The Open Worldwide Application Security Project (OWASP) has recently introduced a new standard for securely discovering AI agents. Inspired by DNS, the Agent Name Service (ANS) provides a protocol-agnostic registry mechanism that uses Public Key Infrastructure (PKI) to establish agent identity and trust.
As OWASP explains in their ANS white paper:
Agent-to-agent communication is expected to become a significant component of internet traffic, driving the need for reliable mechanisms enabling agents to discover, verify, and securely interact with one another.
Both the widely-used Domain Name Service, which maps human-readable names to network addresses, and its evolutions, like the DNS-Based Service Discovery, are not suitable for agent discovery. In fact, the organization says, they do not meet the requirements of agentic AI environments, which are dynamic, semantically rich, and security-sensitive.
Traditional service discovery, like DNS [RFC 1035, 1987], provides essential name-to-address resolution but lacks the semantic understanding and security features needed for agentic AI. DNS-SD [RFC 6763, 2013] adds local service discovery capabilities but doesn’t address verifiable identity or complex
agentCapability
matching on a global scale.
To address these limitations, ANS adopts DNS-like naming for discovery and establishes agent registration and renewal mechanisms. In addition, it relies on Public Key Infrastructure (PKI) for identity verification, structured JSON for communication, and supports emerging protocols in the agentic space to enable full-spectrum capabilities.

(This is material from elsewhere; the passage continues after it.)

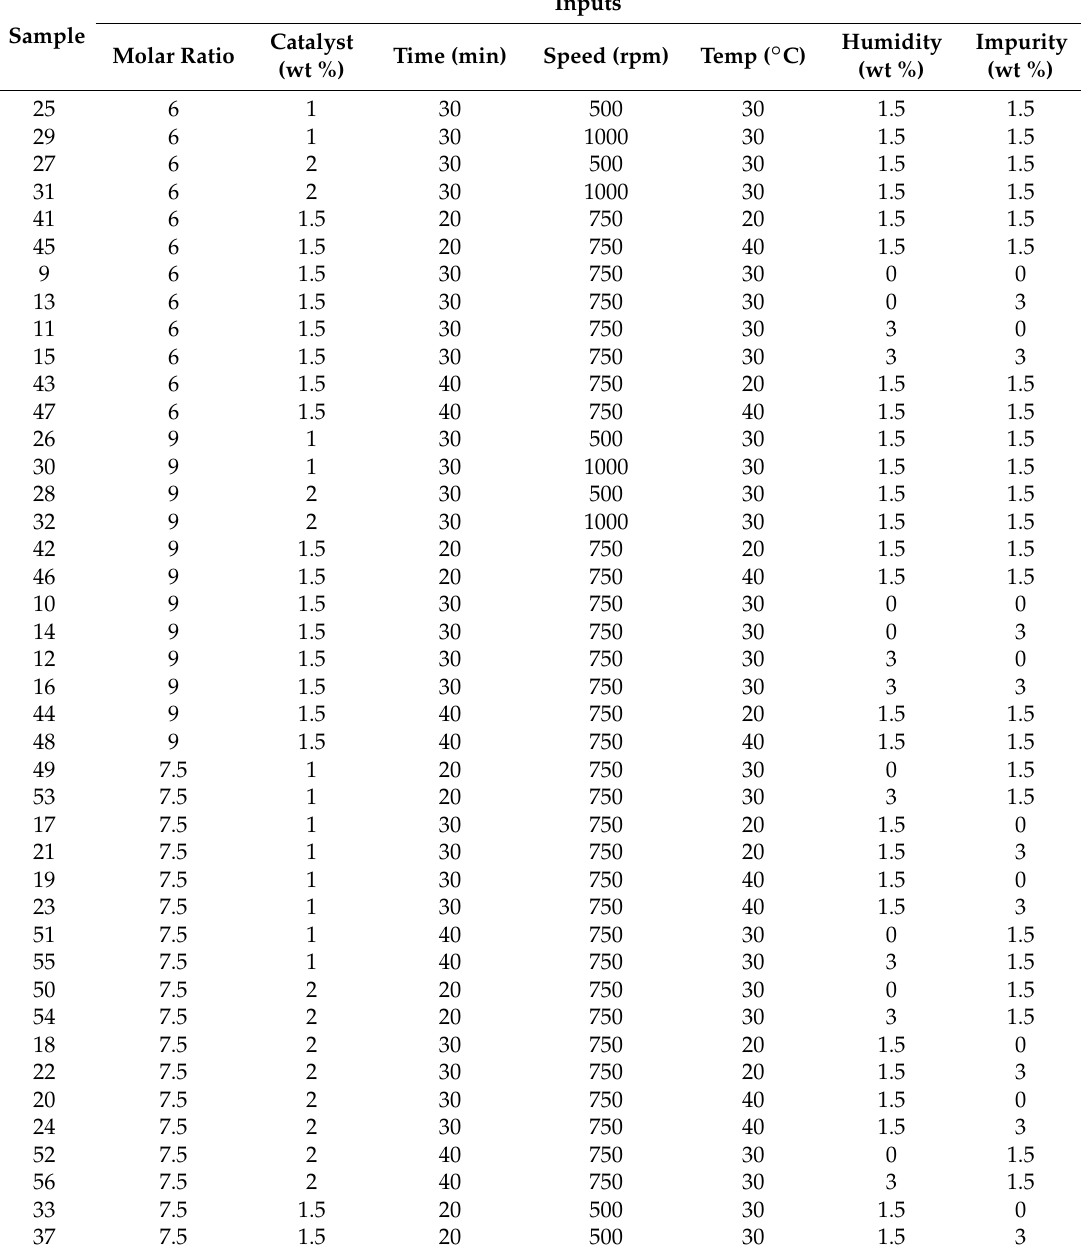
Table 2. Design matrix for transesterification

Compatible protocols include Google’s Agent2Agent, which standardizes inter-agent communication; Anthropic’s Model Context Protocol, designed to streamline model integration with tools and data sources; and IBM’s Agent Communication Protocol, which focuses on consistent agent-to-agent messaging.
The format defined in ANS for agent naming includes several components, including the protocol, the agent ID, capability, provider, version, and extension, e.g., a2a://textProcessor.DocumentTranslation.AcmeCorp.v2.1.hipaa
. In addition, an ANS name can specify optional capability filters.

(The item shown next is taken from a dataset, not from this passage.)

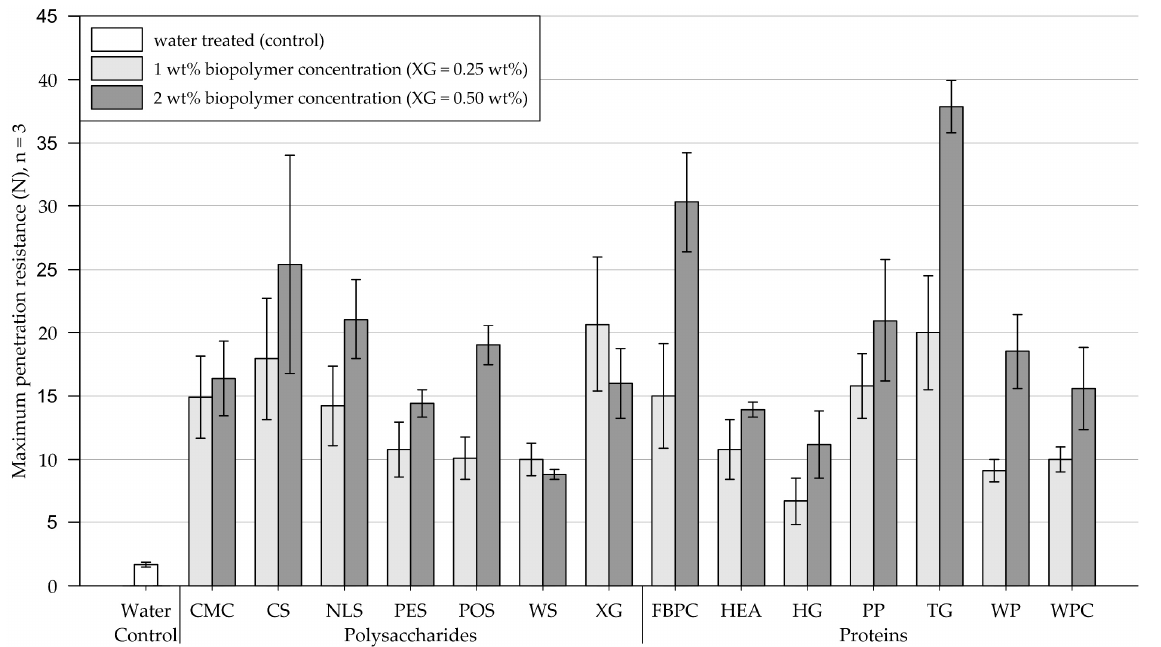
Figure 8. Mean maximum penetration resistance of crusts from fine-grained silica sand samples measured by penetrometer tests. Biopolymers are grouped into polysaccharides and proteins with water as control. Tests were performed in triplicates ( n = 3), with error bars indicating the standard deviation (SD). Note. The exact values of experimental results are appended in Table A3.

In a nutshell, an agent uses ANS names to discover the endpoints where other agents are listening. It sends the target agent’s ANS name to the ANS Service, which queries the Agent Registry for a matching record. If found, the target agent’s cryptographic signature and certificate are verified. If any step fails, an error is returned; otherwise, the initiating agent receives the target agent’s endpoint information.
One challenge in ANS is maintaining compatibility with a wide range of protocols, each with its own specific requirements. To address this, ANS includes a protocol adapter layer, where each external protocol, such as MCP, A2A, and others, is handled by a dedicated adapter. This design ensures low coupling and supports cross-protocol discovery, such as an A2A agent locating an agent advertising MCP tools, verifying its identity via PKI, and potentially interacting with it through a protocol gateway.
PayPal staff software engineer Akshay Mittal, in a thorough review of the new protocol, expresses his view that “ANS can progress from an intriguing draft to the default discovery fabric for autonomous software”. However, he remarks,
Realizing this vision […] will depend on coordinated action. ANS is being promoted as a public good protocol, not a proprietary product, and therefore requires transparent governance, open reference implementations, and broad industry participation.
Still in its infancy, ANS already has a prototype implementation available on GitHub, which enables agents to register, renew, deactivate, and query their status. Future work will include improving performance and scalability, using privacy-preserving cryptography like zero-knowledge proofs, formal verification, and more.
Backed by a non-profit called The OWASP Foundation, the Open Worldwide Application Security Project is an online community that produces freely available articles, methodologies, documentation, tools, and technologies in the fields of IoT, system software and web application security.